Extracted material:
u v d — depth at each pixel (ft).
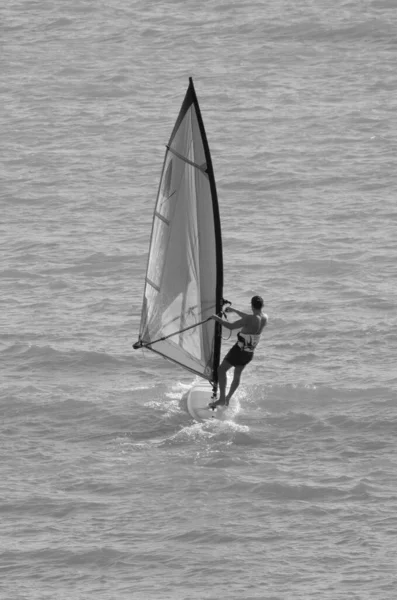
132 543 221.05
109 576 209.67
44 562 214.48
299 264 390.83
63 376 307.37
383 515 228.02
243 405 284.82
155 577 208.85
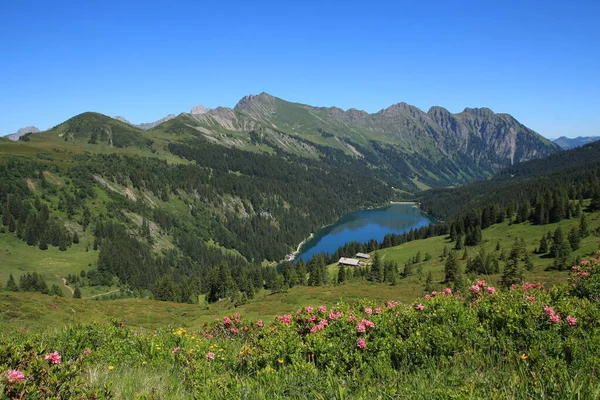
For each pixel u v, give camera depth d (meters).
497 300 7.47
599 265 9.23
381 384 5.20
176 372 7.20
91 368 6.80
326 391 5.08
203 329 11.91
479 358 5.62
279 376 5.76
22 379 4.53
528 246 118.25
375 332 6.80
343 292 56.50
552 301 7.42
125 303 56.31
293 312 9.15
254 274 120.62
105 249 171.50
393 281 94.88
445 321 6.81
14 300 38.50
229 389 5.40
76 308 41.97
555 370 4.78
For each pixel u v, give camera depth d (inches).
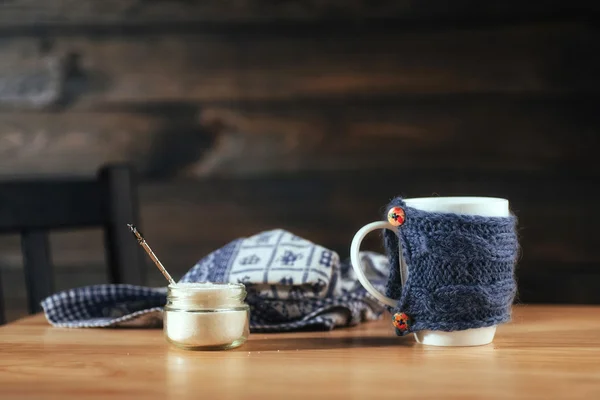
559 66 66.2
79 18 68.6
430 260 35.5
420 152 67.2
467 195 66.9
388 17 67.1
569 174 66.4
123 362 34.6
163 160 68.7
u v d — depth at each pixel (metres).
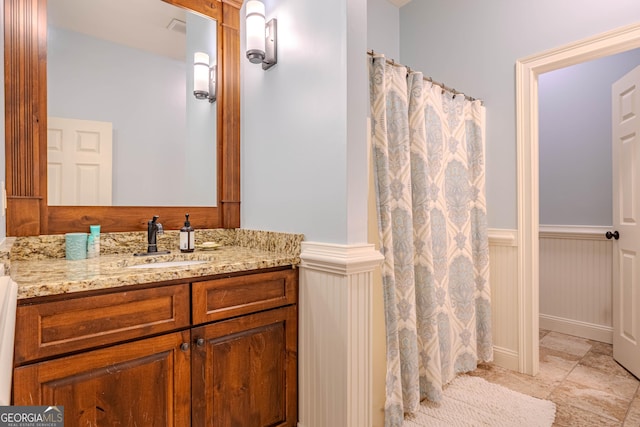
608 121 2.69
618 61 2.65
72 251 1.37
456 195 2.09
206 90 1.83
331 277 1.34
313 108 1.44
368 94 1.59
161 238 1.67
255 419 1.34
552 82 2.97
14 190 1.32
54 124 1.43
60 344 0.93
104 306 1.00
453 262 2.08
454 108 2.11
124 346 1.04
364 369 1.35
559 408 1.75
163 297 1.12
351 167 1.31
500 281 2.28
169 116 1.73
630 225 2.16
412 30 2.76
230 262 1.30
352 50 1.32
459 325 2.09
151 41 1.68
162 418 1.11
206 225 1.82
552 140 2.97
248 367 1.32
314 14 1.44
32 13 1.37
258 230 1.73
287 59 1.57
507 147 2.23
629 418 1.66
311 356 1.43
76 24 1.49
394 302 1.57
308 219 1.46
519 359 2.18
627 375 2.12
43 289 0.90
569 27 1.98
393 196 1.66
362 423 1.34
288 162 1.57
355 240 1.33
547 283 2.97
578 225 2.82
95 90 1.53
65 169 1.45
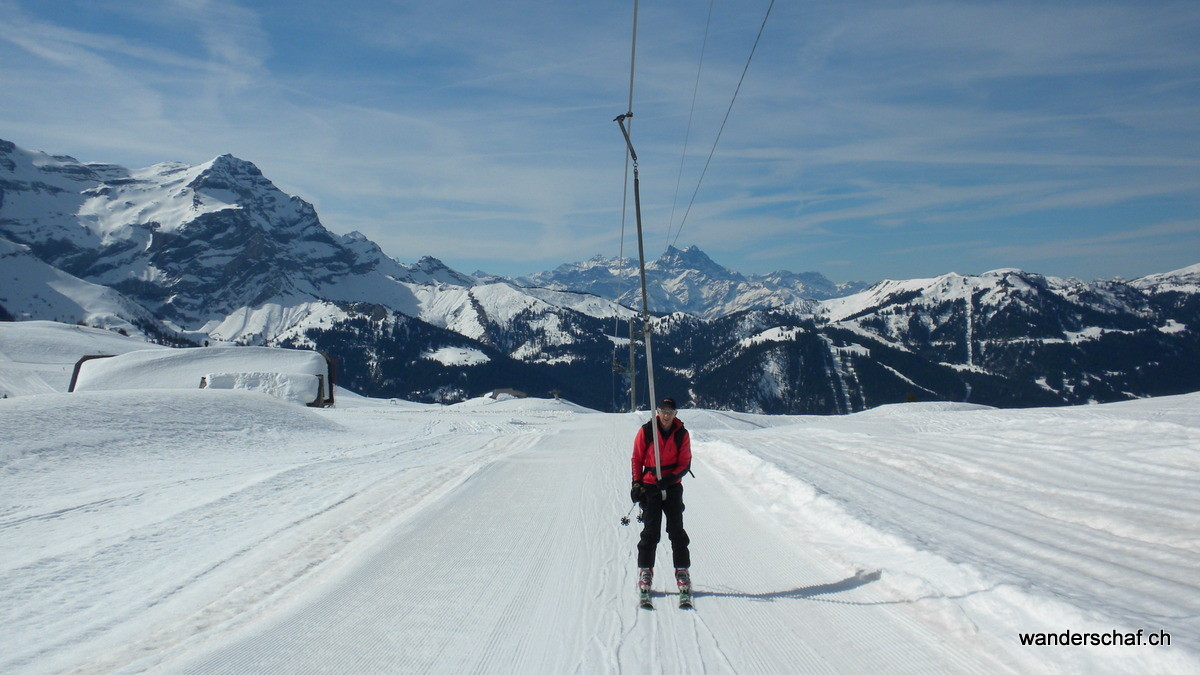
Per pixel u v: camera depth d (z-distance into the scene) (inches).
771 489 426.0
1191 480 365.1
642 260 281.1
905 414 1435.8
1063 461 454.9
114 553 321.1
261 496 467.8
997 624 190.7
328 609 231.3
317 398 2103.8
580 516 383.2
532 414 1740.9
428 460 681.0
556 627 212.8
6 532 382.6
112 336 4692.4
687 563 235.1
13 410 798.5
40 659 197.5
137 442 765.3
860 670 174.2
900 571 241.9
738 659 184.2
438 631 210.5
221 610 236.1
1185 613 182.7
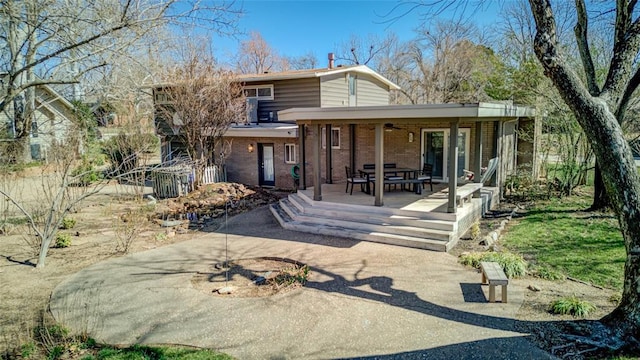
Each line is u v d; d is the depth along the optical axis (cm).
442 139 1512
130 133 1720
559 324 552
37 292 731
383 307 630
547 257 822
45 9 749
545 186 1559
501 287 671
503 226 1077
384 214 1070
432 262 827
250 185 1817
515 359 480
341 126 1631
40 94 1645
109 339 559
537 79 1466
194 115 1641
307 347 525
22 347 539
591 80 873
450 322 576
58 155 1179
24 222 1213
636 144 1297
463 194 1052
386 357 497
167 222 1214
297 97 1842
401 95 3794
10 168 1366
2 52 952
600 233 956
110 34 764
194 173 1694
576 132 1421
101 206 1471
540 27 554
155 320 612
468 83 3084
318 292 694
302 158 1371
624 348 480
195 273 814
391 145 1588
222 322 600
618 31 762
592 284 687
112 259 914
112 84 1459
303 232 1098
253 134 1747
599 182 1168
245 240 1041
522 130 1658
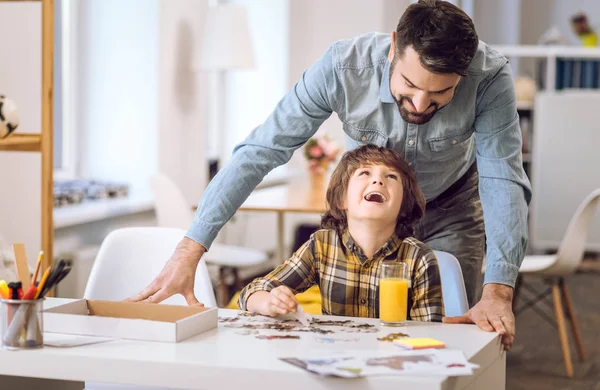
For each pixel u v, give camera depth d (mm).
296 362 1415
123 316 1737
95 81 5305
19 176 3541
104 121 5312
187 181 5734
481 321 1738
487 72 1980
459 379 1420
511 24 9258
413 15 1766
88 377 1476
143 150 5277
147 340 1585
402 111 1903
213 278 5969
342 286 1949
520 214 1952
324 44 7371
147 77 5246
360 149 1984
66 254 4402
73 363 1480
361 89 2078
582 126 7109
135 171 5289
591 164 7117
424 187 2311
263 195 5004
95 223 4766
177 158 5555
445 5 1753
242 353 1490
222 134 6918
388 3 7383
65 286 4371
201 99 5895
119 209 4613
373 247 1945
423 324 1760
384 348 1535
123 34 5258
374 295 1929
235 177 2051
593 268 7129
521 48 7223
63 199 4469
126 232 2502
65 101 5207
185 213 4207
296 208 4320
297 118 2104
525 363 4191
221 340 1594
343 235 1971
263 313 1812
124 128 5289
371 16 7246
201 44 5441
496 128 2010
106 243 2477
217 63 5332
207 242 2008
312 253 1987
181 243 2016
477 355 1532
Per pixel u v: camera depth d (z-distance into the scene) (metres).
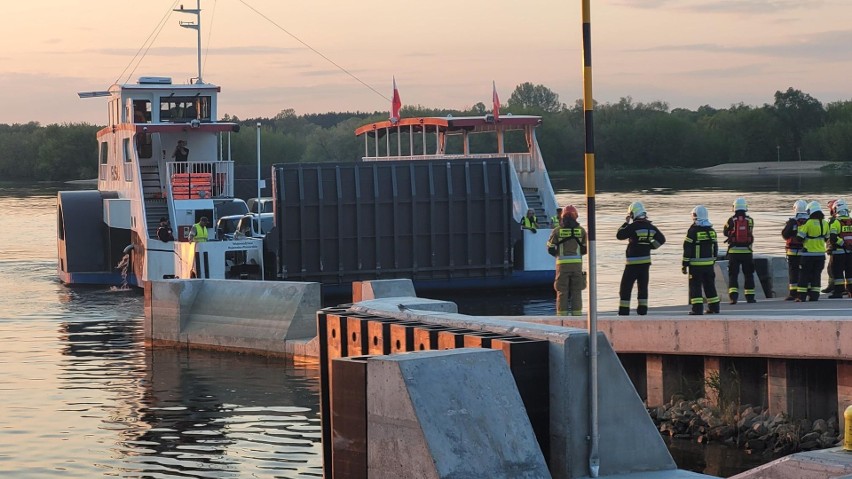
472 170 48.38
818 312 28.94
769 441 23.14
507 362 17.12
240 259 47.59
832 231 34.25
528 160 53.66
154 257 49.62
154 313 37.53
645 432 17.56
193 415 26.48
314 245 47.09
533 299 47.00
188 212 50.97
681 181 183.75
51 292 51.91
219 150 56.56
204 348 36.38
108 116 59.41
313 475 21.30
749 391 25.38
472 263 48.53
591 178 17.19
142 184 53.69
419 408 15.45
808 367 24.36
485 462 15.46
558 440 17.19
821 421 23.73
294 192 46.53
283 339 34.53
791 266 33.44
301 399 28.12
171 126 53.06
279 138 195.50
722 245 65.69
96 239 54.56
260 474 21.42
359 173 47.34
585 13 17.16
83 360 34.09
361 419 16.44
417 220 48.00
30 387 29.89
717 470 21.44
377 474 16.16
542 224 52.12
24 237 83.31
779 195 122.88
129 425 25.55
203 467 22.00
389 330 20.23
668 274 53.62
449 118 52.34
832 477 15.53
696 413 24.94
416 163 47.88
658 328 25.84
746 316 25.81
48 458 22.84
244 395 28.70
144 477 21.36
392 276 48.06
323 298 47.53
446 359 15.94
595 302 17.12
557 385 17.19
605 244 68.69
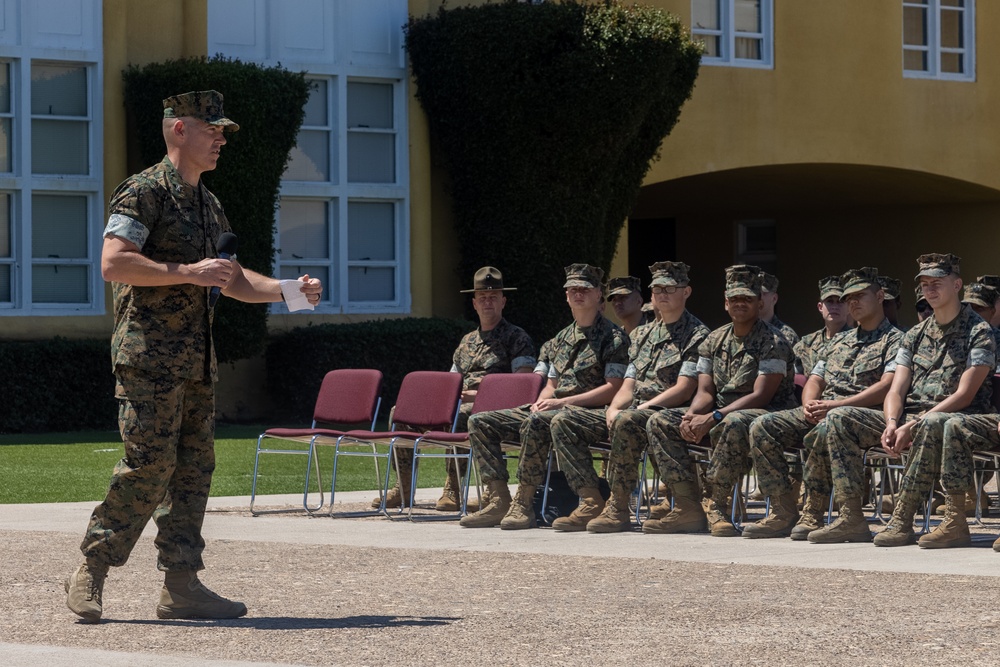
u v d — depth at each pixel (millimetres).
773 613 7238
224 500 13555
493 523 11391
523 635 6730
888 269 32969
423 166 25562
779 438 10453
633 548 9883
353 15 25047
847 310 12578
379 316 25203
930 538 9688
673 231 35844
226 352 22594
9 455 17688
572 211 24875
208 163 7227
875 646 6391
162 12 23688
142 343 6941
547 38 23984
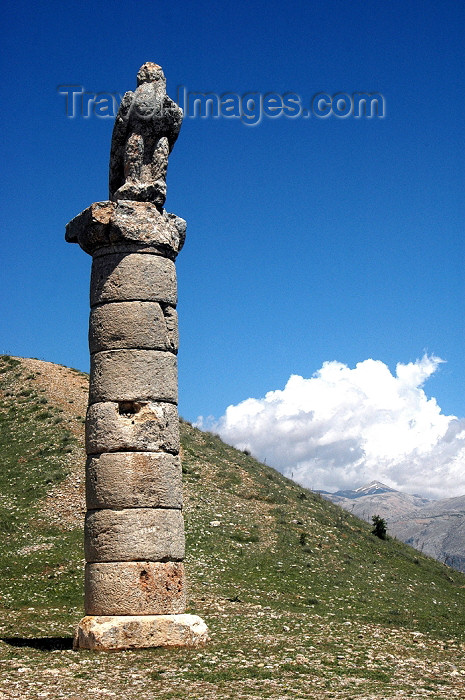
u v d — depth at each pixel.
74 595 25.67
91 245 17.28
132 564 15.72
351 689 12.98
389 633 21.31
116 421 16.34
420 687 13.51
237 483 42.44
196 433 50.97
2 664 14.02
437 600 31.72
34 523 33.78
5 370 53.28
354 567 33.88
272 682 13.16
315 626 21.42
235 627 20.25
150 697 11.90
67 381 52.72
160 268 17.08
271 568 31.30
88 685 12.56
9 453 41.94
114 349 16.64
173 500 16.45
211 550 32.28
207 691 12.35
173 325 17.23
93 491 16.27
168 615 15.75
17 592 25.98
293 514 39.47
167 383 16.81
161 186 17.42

Brief:
Look at the listing and set down only the lines from its start through the line with "22 379 4.53", word for word and without pictures.

Task response:
u v d — depth at each pixel (ft).
132 543 221.05
109 576 209.67
44 562 214.48
299 264 390.83
63 376 307.37
383 515 228.02
243 405 284.82
155 577 208.85
For each pixel u v, give camera depth d (meters).
497 300 7.47
599 265 9.23
381 384 5.20
176 372 7.20
91 368 6.80
326 391 5.08
203 329 11.91
479 358 5.62
279 376 5.76
22 379 4.53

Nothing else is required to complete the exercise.